The effectiveness of existing governance arrangements, e.g. the Centre for Data Ethics and Innovation
There has been much interest in data ethics over the last couple of years. Much of this work has focused on the ‘theory’ of data ethics and has fallen short of making applied decisions about the ethics of the use of data for analysis.
The Authority’s work on data ethics, through the UK Statistics Authority’s Centre for Applied Data Ethics, has focused on supporting analysts to apply high level ethical principles/frameworks to their work and providing them with the support to be able to do this efficiently, to enable timely research that is ethically appropriate.

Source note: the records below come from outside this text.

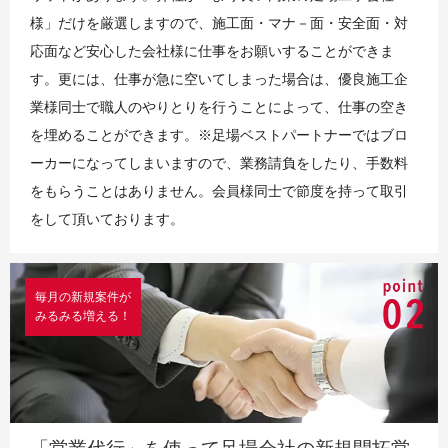
様」だけを厳選しますので、施工面・マナ－面・安全面・対
応面など安心した会社様に仕事をお願いすることができま
す。更には、仕事が急に空いてしまった場合は、優良施工企
業様同士で職人のやりとりを行うことによって、仕事の空き
を埋めることができます。※足場ベストパートナーではブロ
ーカーになってしまいますので、業務請負をしたり、手数料
をもらうことはありません。会員様同士で節度を持って取引
をして頂いております。
毎月の新規案件が
みるみる増える！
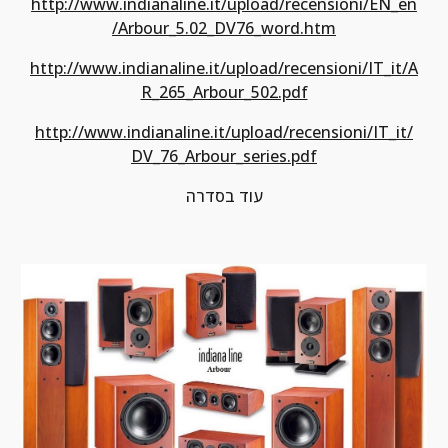
http://www.indianaline.it/upload/recensioni/EN_en
/Arbour_5.02_DV76_word.htm
http://www.indianaline.it/upload/recensioni/IT_it/A
R_265_Arbour_502.pdf
http://www.indianaline.it/upload/recensioni/IT_it/
DV_76_Arbour_series.pdf
עוד בסדרה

This has involved creating and user supporting an ethics self-assessment tool, which empowers researchers to themselves apply the Authority’s data ethics principles to their research projects. This enables researchers to identify and mitigate against ethical risks in their projects with support from the UK Statistics Authority’s Centre for Applied Data Ethics’ expert user support services, published guidance and training. This tool has had a significant impact and has been widely used since its inception, with 258 projects last year using the tool, including those from academia, the ONS, other government departments, and devolved administrations.
In circumstances where research teams require additional independent ethical advice and support to mitigate against significant ethical risks identified via the ethics self-assessment process, we also provide expert ethical advice through NSDEC which provides transparent and timely ethical advice and assurance to the National Statistician. Over the last year, 17 projects including the COVID-19 Schools Infection Survey (ONS), a study to assess the algorithmic feasibility of COVID-19 specific vocal biomarker detection (JBC) and research to determine the population-level relative risk of hospitalisation or death that COVID-19 presents to people with different socio-demographic characteristics and co-morbidities (ONS), have been escalated to NSDEC to seek expert independent advice and assurance on those most pressing ethical issues that the ONS and the wider research community has faced. Our experience has taught us that providing this applied data ethics support plays a vital role in empowering analysts to use data in innovative ways that are ethically appropriate and efficient.
 “Data Protection Legislation” means the full, applicable data protection framework as set out in the Data Protection Act 2018. This encompasses general processing (including the General Data Protection Regulation and the applied GDPR).